↓

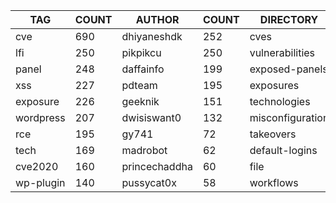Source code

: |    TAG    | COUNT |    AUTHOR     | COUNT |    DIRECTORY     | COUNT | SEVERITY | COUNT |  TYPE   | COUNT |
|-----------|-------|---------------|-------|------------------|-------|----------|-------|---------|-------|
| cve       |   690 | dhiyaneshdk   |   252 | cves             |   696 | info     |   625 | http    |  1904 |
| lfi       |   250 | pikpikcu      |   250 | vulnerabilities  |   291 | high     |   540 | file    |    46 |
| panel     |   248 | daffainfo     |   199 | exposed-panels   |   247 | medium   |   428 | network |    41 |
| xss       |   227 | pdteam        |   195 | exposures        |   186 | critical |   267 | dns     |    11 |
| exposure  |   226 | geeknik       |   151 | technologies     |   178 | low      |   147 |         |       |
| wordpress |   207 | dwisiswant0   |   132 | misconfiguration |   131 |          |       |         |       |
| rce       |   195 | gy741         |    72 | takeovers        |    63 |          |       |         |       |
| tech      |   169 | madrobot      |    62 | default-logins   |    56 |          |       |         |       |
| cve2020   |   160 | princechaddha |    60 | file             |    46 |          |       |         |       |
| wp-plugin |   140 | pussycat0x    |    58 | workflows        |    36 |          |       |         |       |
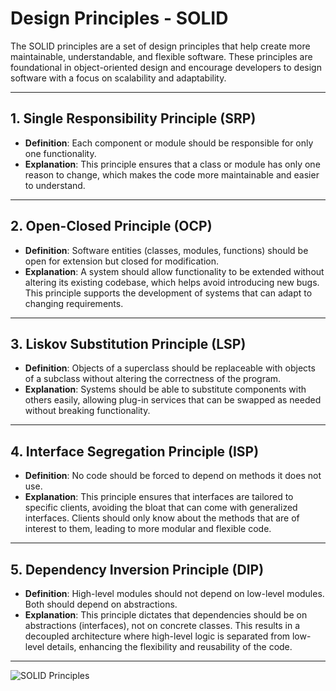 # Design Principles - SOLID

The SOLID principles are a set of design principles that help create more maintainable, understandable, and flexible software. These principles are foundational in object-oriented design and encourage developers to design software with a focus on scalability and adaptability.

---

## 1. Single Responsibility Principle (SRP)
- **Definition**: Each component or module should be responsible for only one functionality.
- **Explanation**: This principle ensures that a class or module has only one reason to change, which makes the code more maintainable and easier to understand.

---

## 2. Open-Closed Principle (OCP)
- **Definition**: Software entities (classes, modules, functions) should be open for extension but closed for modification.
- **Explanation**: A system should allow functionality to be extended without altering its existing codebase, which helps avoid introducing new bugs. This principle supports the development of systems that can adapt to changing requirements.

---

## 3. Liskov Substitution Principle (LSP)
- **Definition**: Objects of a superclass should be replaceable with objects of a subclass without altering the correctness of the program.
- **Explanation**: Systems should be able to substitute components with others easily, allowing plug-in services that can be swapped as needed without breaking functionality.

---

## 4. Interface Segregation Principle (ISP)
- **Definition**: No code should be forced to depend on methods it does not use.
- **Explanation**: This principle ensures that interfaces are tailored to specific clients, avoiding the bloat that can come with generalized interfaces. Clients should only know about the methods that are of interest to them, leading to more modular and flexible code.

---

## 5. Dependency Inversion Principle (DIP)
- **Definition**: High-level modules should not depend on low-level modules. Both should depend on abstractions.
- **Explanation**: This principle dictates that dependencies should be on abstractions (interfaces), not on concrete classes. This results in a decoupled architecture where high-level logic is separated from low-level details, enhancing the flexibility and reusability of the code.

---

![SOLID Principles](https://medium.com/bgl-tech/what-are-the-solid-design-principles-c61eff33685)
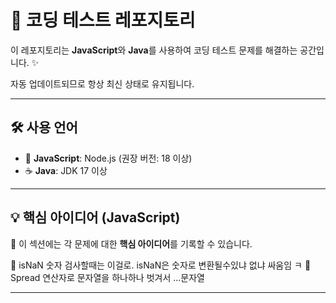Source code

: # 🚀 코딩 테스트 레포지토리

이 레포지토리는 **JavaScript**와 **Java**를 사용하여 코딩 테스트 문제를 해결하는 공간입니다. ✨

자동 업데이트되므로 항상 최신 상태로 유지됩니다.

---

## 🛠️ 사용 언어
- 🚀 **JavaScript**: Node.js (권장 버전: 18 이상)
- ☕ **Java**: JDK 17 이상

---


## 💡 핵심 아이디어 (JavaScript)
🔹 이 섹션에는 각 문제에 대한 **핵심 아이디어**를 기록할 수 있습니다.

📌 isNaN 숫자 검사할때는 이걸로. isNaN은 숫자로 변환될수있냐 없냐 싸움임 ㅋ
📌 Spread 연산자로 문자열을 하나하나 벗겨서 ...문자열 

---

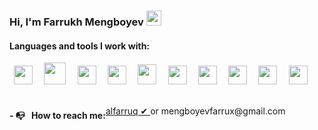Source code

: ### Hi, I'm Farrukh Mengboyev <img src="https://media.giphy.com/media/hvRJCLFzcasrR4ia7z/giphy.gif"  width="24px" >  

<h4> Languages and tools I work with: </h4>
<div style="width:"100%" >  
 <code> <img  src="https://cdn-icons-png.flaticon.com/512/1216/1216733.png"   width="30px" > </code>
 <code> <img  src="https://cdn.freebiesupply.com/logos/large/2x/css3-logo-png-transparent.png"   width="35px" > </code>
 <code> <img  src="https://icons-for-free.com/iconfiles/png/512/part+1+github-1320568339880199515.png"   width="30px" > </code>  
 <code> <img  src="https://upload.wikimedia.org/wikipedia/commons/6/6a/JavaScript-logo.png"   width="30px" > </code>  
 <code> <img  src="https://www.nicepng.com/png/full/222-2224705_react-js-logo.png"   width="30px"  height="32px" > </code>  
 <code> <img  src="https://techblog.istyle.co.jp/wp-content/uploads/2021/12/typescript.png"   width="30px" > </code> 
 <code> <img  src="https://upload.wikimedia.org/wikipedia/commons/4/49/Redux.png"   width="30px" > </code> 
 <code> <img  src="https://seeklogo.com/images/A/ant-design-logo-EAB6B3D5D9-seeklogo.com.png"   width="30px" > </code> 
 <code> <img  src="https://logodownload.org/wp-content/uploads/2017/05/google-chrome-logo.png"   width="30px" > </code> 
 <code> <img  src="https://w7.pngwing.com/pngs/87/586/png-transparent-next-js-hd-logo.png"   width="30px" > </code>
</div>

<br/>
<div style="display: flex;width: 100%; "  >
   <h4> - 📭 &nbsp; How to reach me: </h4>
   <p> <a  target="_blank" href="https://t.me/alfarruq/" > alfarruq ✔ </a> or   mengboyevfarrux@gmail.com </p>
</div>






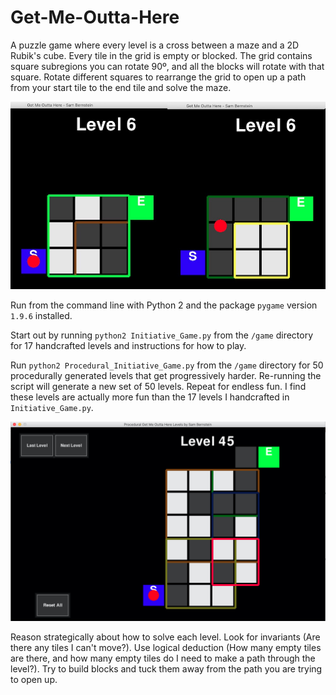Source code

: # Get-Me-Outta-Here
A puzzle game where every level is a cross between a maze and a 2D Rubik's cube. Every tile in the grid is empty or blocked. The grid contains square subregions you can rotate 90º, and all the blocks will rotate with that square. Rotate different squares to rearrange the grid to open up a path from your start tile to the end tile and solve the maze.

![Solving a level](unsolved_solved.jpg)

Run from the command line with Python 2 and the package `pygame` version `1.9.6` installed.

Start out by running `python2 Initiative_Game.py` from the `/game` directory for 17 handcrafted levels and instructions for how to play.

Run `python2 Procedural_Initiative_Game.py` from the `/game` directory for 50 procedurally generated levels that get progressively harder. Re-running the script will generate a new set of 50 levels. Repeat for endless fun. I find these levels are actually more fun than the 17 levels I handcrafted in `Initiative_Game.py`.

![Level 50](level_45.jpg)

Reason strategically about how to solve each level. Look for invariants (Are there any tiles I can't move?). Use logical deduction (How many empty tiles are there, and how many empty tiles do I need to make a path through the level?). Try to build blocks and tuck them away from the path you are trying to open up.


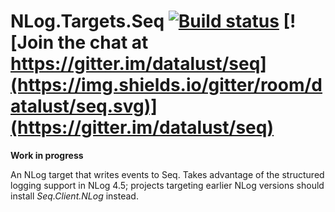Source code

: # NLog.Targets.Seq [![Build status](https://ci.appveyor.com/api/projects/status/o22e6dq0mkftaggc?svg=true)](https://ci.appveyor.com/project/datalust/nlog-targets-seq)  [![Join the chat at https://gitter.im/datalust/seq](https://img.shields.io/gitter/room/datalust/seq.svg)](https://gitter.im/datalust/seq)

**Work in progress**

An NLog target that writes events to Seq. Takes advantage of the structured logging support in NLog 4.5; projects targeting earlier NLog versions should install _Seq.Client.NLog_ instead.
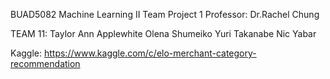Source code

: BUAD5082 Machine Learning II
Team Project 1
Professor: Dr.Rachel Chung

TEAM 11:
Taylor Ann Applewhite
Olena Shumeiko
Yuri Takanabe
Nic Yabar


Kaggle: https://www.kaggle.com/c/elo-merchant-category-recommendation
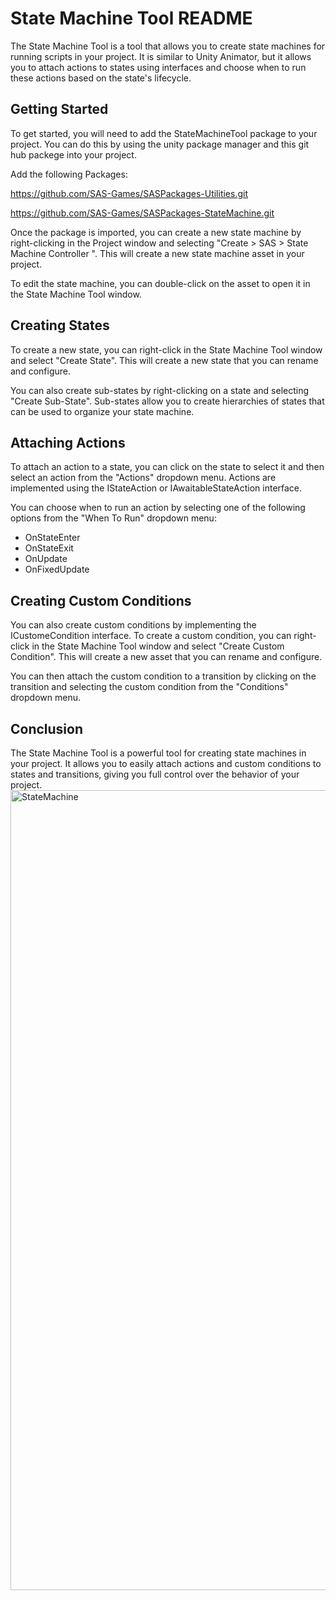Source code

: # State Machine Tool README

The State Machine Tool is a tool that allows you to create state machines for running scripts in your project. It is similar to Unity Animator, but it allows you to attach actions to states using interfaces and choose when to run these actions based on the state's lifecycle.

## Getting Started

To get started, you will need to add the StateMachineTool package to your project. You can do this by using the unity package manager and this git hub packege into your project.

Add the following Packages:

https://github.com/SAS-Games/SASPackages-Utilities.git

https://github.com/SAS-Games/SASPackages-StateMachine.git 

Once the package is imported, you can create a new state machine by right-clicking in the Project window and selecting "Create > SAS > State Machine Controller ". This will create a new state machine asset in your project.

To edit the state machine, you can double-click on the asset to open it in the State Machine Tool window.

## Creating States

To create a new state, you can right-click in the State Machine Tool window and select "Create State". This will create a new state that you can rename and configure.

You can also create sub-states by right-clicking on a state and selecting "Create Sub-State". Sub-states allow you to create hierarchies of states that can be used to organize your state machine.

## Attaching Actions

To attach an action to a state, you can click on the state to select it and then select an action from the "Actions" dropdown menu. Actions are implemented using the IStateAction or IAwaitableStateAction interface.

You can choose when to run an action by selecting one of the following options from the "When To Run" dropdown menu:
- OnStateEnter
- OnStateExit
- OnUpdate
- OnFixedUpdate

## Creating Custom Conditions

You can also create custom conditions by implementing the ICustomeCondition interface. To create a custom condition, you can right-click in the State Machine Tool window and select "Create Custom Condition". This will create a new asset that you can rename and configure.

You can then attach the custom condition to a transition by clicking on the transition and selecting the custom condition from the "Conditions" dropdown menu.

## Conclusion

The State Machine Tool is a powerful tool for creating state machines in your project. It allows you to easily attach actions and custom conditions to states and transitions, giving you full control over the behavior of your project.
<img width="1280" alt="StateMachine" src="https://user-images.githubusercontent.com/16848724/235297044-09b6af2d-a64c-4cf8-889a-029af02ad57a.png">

↑
↓

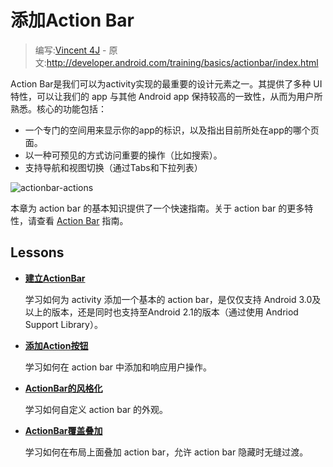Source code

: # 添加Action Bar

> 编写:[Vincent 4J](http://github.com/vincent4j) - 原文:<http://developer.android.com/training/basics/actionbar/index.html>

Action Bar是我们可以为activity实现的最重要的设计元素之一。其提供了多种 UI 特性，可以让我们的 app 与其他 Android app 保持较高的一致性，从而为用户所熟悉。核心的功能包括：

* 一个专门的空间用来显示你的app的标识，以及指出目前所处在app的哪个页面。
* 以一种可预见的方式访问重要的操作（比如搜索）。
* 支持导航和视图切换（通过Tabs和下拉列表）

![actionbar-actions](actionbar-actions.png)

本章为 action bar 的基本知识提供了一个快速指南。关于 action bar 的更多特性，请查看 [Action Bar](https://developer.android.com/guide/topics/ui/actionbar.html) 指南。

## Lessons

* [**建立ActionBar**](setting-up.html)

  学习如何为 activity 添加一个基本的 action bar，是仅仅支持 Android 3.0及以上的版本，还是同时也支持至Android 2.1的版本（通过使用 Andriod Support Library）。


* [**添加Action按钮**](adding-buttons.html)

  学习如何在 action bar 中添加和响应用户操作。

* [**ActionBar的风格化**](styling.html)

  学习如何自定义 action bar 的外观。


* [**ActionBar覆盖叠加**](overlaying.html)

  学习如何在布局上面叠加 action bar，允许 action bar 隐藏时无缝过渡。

↑

| What the task requires |
The expected answer is each line of the records above that includes the string "when".

| Task result |
The State Machine Tool is a tool that allows you to create state machines for running scripts in your project. It is similar to Unity Animator, but it allows you to attach actions to states using interfaces and choose when to run these actions based on the state's lifecycle.
You can choose when to run an action by selecting one of the following options from the "When To Run" dropdown menu:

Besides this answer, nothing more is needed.